Two topics caught my special attention today – PLM “platformizaiton” and PLM “PLM obsolescence”. I want to share my observations and thoughts about it after presentations and discussion at CIMdata forum.
This is a new buzzword CIMdata is coming to discuss a broad trend in PLM industry. How existing PLM products and tools will be transformed into “business platforms”? In my view, the topic is important but controversial. It is going back to the reality of many PLM implementations – a diverse set of tools used by a company in a different areas of design, engineering, manufacturing, supply chain, etc. “Platformization” is a process, which supposed to run product development differently, innovate and transform PLM tools into new type of business process.

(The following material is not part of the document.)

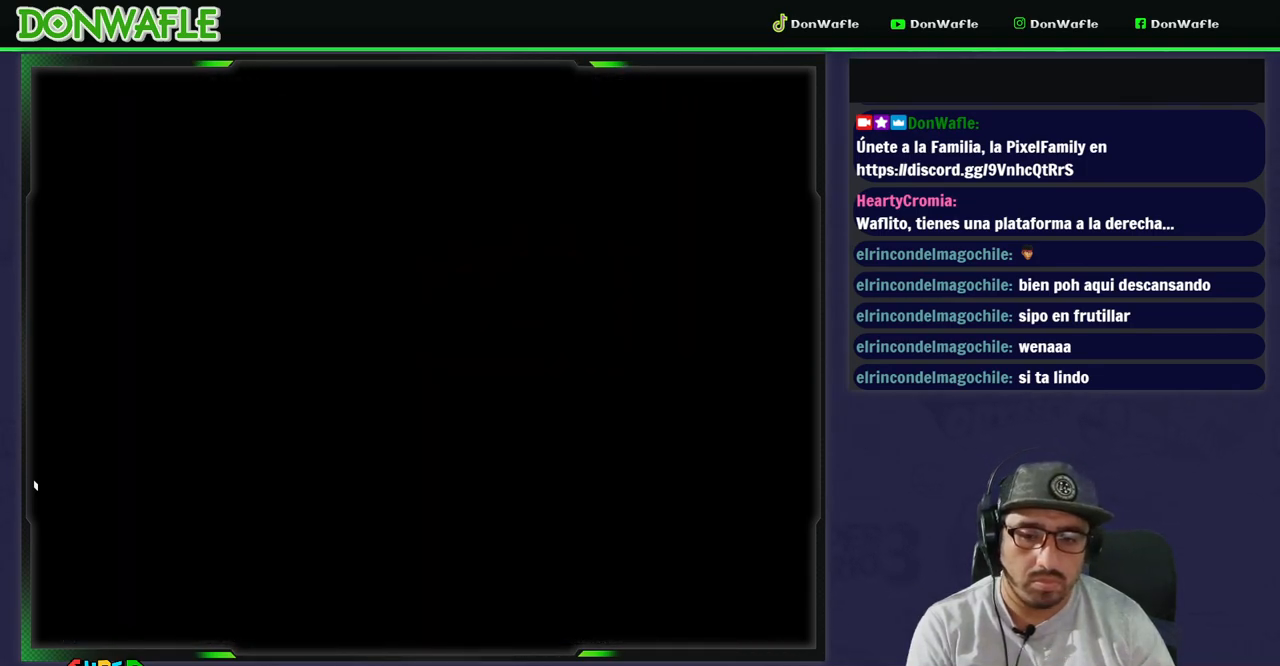
Gameplay with a controller (Nintendo layout); each line is a JSON object with the inputs held at the frame after it. "events" lists button and stick changes between this image and that frame as [ms after this image, input, new state], when the widget could be followed in between. Not read: L3 R3 START.
{"buttons": ["X"], "events": []}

In my view, the discussion about platform is very important. It can make PLM industry more integrated and open. However, it raises many questions: 1/ What is a difference between business platform and integrated set of tools. 2/ How platforms delivered by PLM vendors will form a business platform for a specific customer; 3/ How multiple platforms will co-exist in a universe of large and small manufacturing companies.
According to CIMdata, “platformization” is not coming to replace PLM, but supposed to bring a better vision of PLM business and innovation.

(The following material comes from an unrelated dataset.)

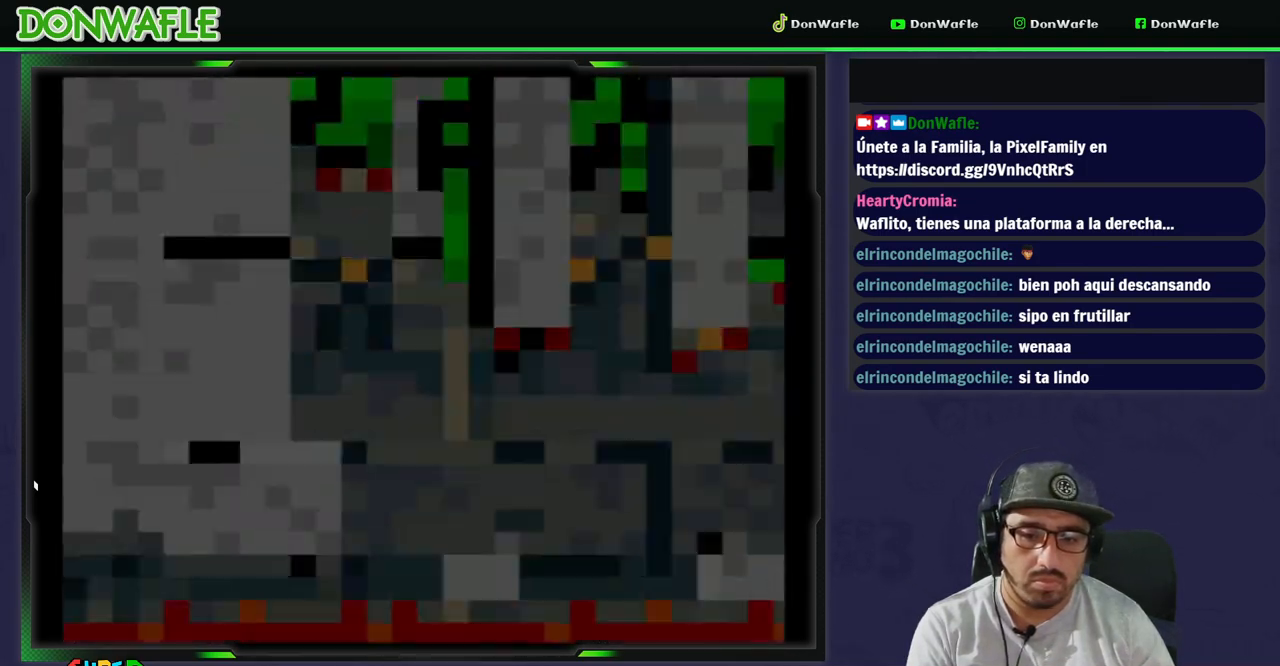
{"buttons": ["X"], "events": []}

What is a lifecycle of PLM implementation? How often companies are replacing PLM systems? How to create a sustainable product development environment which will support manufacturing company for a period of product lifecycle (some of them are 25+ years)? These are very interesting and important questions.
Manufacturing companies are seriously concerned about sustainability of PLM platforms and tools. To replace PLM system was often a very painful process. Companies often considered this step only after PLM vendors stopped to develop and support PLM products. A traditional approach of “rip and replace” was criticized by customers, vendors and industry community. At the same time, vendors and customers didn’t find many alternatives to a brutal process of PLM platform replacements. In my view, cloud can impact PLM platform sustainability because of increased interest of vendors to support software lifecycle.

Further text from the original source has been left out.